A more complete list can be found here. dirfh is the current working directory on the NFS server. The file header is composed of the filesystem number and the inode number appended to each other, and is used to identify files on the NFS server. NFS is a stateless server, which means that unlike UNIX, the server does not remember what directory you are in, it doesn't lock files and it doesn't keep track of things like the file pointer for clients. Instead, the client must keep track of everything. When a program runs open() on a file, it saves the returned file header locally and saves that as the file header for the file. NFS uses file headers instead of file names to reference files to avoid race conditions with multiple clients; consider the following:

Client 1: rename(foo, bar), rename(baz, foo)

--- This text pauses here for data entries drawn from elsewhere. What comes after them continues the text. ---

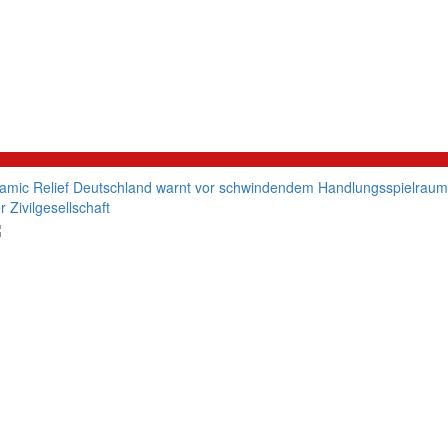
litik
lamic Relief Deutschland warnt vor schwindendem Handlungsspielraum
r Zivilgesellschaft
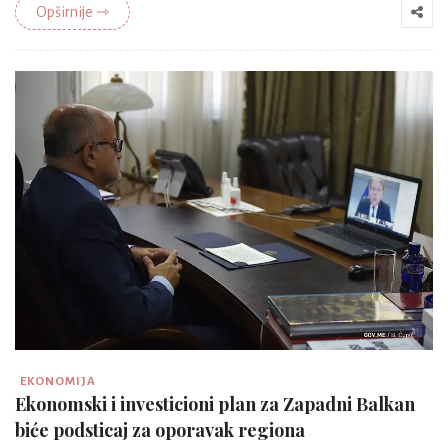
Opširnije ⇾
EKONOMIJA
Ekonomski i investicioni plan za Zapadni Balkan
biće podsticaj za oporavak regiona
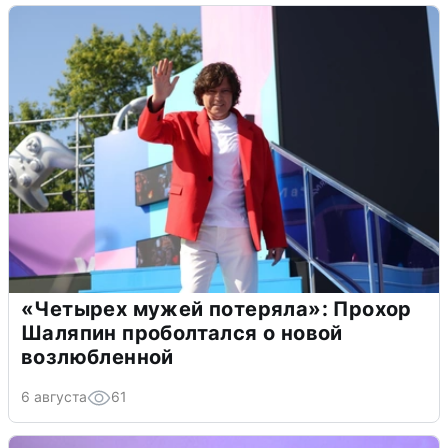
«Четырех мужей потеряла»: Прохор
Шаляпин проболтался о новой
возлюбленной
6 августа
61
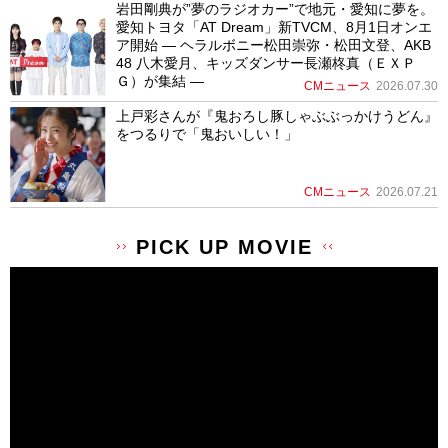
岩田剛典が”夢のラジオカー”で地元・愛知に夢を。
愛知トヨタ「AT Dream」新TVCM、8月1日オンエ
ア開始 ― ヘラルボニー松田崇弥・松田文登、AKB
48 八木愛月、キッズダンサー長瀬柊真（ＥＸＰ
Ｇ）が集結 ―
CMニュース
2026.07.30
上戸彩さんが『鬼おろし豚しゃぶぶっかけうどん』
をつるりで「鬼おいしい！」
CMニュース
2026.07.21
PICK UP MOVIE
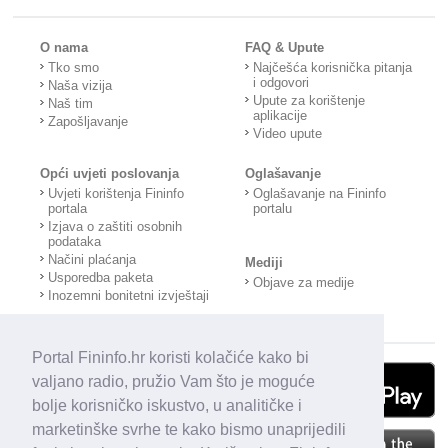
O nama
FAQ & Upute
Tko smo
Najčešća korisnička pitanja
i odgovori
Naša vizija
Upute za korištenje
Naš tim
aplikacije
Zapošljavanje
Video upute
Opći uvjeti poslovanja
Oglašavanje
Uvjeti korištenja Fininfo
Oglašavanje na Fininfo
portala
portalu
Izjava o zaštiti osobnih
podataka
Načini plaćanja
Mediji
Usporedba paketa
Objave za medije
Inozemni bonitetni izvještaji
Portal Fininfo.hr koristi kolačiće kako bi
valjano radio, pružio Vam što je moguće
bolje korisničko iskustvo, u analitičke i
marketinške svrhe te kako bismo unaprijedili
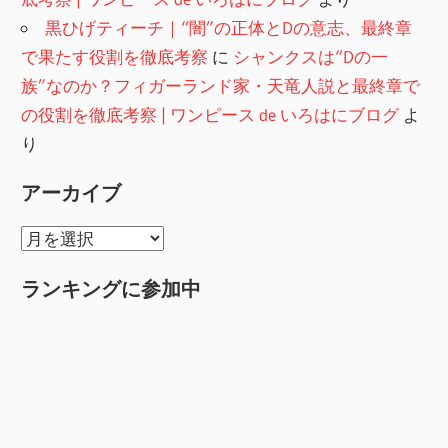
黒ひげティーチ｜“闇”の正体とDの意志、最終章
で果たす役割を徹底考察
に
シャンクスは“Dの一
族”なのか？フィガーランド家・天竜人説と最終章で
の役割を徹底考察 | ワンピース de いろはにブログ
よ
り
アーカイブ
ア
ー
ランキングに参加中
カ
イ
ブ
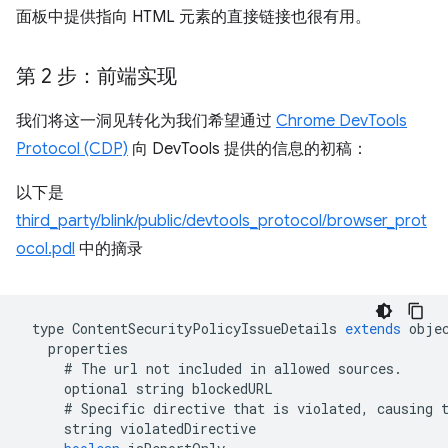
面板中提供指向 HTML 元素的直接链接也很有用。
第 2 步：前端实现
我们将这一洞见转化为我们希望通过
Chrome DevTools
Protocol (CDP)
向 DevTools 提供的信息的初稿：
以下是
third_party/blink/public/devtools_protocol/browser_prot
ocol.pdl
中的摘录
type
ContentSecurityPolicyIssueDetails
extends
obje
properties
#
The
url
not
included
in
allowed
sources
.
optional
string
blockedURL
#
Specific
directive
that
is
violated
,
causing
string
violatedDirective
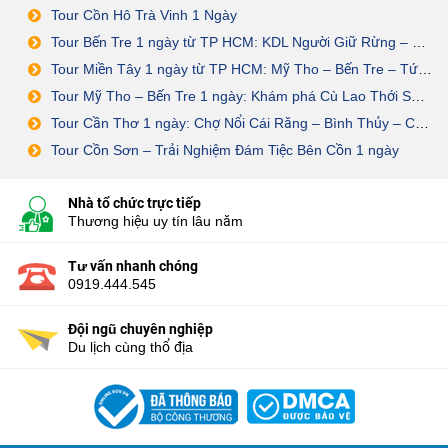
Tour Cồn Hô Trà Vinh 1 Ngày
Tour Bến Tre 1 ngày từ TP HCM: KDL Người Giữ Rừng – Sân Chim Vàm Hồ
Tour Miền Tây 1 ngày từ TP HCM: Mỹ Tho – Bến Tre – Tứ Linh Cồn
Tour Mỹ Tho – Bến Tre 1 ngày: Khám phá Cù Lao Thới Sơn – Cồn Phụng
Tour Cần Thơ 1 ngày: Chợ Nổi Cái Răng – Bình Thủy – Cồn Sơn – ĐÁM TIỆC BÊN CỒN
Tour Cồn Sơn – Trải Nghiệm Đám Tiệc Bên Cồn 1 ngày
Nhà tổ chức trực tiếp
Thương hiệu uy tín lâu năm
Tư vấn nhanh chóng
0919.444.545
Đội ngũ chuyên nghiệp
Du lịch cùng thổ địa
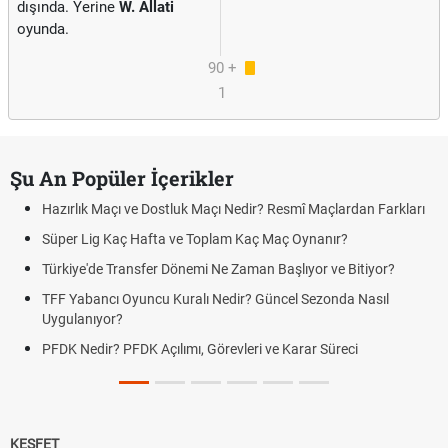
dışında. Yerine
W. Allati
oyunda.
90 +
1
Şu An Popüler İçerikler
Hazırlık Maçı ve Dostluk Maçı Nedir? Resmî Maçlardan Farkları
Süper Lig Kaç Hafta ve Toplam Kaç Maç Oynanır?
Türkiye'de Transfer Dönemi Ne Zaman Başlıyor ve Bitiyor?
TFF Yabancı Oyuncu Kuralı Nedir? Güncel Sezonda Nasıl
Uygulanıyor?
PFDK Nedir? PFDK Açılımı, Görevleri ve Karar Süreci
KEŞFET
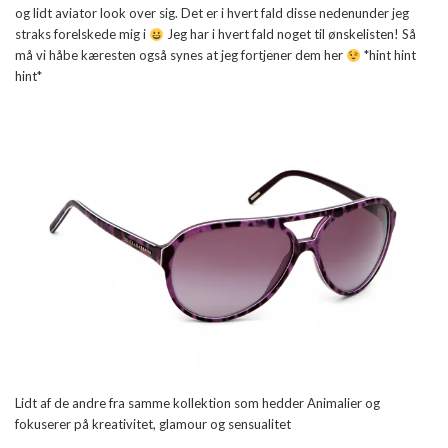
og lidt aviator look over sig. Det er i hvert fald disse nedenunder jeg
straks forelskede mig i
Jeg har i hvert fald noget til ønskelisten! Så
må vi håbe kæresten også synes at jeg fortjener dem her
*hint hint
hint*
Lidt af de andre fra samme kollektion som hedder Animalier og
fokuserer på kreativitet, glamour og sensualitet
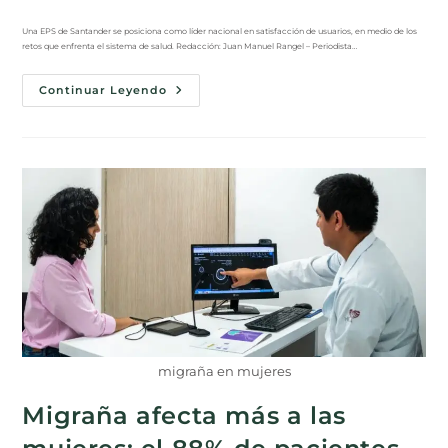
Una EPS de Santander se posiciona como líder nacional en satisfacción de usuarios, en medio de los
retos que enfrenta el sistema de salud. Redacción: Juan Manuel Rangel – Periodista…
Continuar Leyendo
migraña en mujeres
Migraña afecta más a las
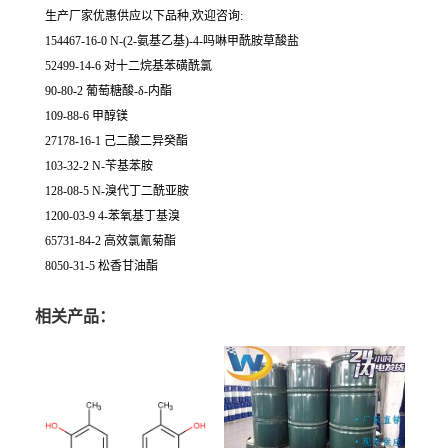
生产厂家优惠供应以下品种,欢迎咨询:
154467-16-0 N-(2-氨基乙基)-4-吗啉甲酰胺草酸盐
52499-14-6 对十二烷基苯磺酰氯
90-80-2 葡萄糖酸-δ-内酯
109-88-6 甲醇镁
27178-16-1 己二酸二异癸酯
103-32-2 N-苄基苯胺
128-08-5 N-溴代丁二酰亚胺
1200-03-9 4-苯氧基丁基溴
65731-84-2 高效氯氰菊酯
8050-31-5 松香甘油酯
相关产品：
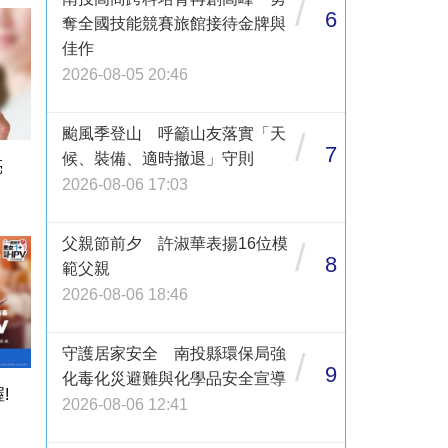
/
6
奪全國技能競賽旅館接待金牌與
佳作
2026-08-05 20:46
颱風季登山 呼籲山友落實「天
/
7
候、裝備、適時撤退」守則
亮
2026-08-06 17:03
父親節前夕 許淑華表揚16位模
/
8
範父親
2026-08-06 18:46
守護居家安全 南投縣環保局強
/
9
化毒化災避難與化學品安全宣導
!
2026-08-06 12:41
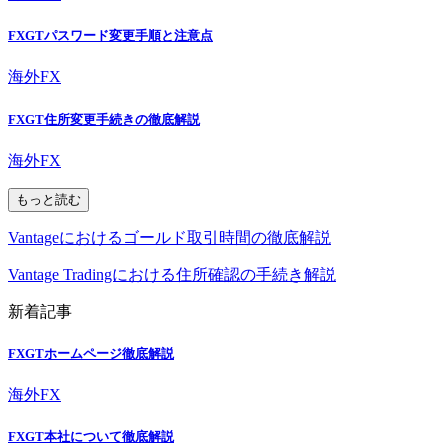
FXGTパスワード変更手順と注意点
海外FX
FXGT住所変更手続きの徹底解説
海外FX
もっと読む
Vantageにおけるゴールド取引時間の徹底解説
Vantage Tradingにおける住所確認の手続き解説
新着記事
FXGTホームページ徹底解説
海外FX
FXGT本社について徹底解説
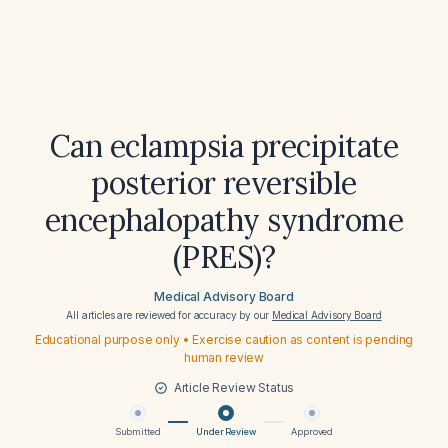
Can eclampsia precipitate
posterior reversible
encephalopathy syndrome
(PRES)?
Medical Advisory Board
All articles are reviewed for accuracy by our
Medical Advisory Board
Educational purpose only • Exercise caution as content is pending
human review
Article Review Status
Submitted
Under Review
Approved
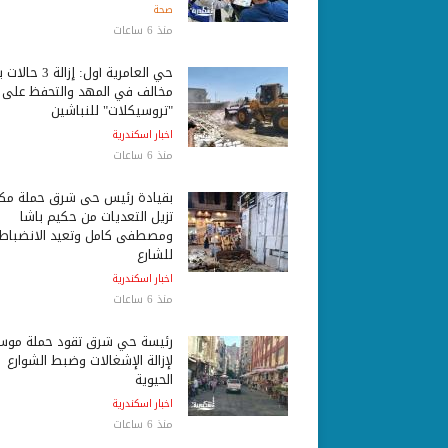
صحة
منذ 6 ساعات
حي العامرية أول: إزالة 3 ح
مخالف في المهد والتحفظ على
"تروسيكلات" للنباشين
اخبار اسكندرية
منذ 6 ساعات
بقيادة رئيس حى شرق حملة مكب
تزيل التعديات من حكيم باشا
ومصطفى كامل وتعيد الانضباط
للشارع
اخبار اسكندرية
منذ 6 ساعات
رئيسة حي شرق تقود حملة موس
لإزالة الإشغالات وضبط الشوارع
الحيوية
اخبار اسكندرية
منذ 6 ساعات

Client 2: write(foo, buffer, n, data)

In the example above, client 1 renames file foo to bar, then renames file baz to foo. In the meantime, client 2 sends a request to write data to file foo. If NFS referred to files by their names, the write command would behave differently depending on how many of client 1's requests have already been processed. If client 1's first rename has not run yet, the write will go the the correct file. If the first rename has been executed, the write will go to an empty file and return an error. If both renames have already been processed, the write will write to the file formerly known as baz. Because of this, NFS uses numerical file headers based on inode numbers that do not change when the filenames change, so that if one client runs a rename operation on a file while another client is working on it, the second client does not accidentally destroy data or cause inconsistencies.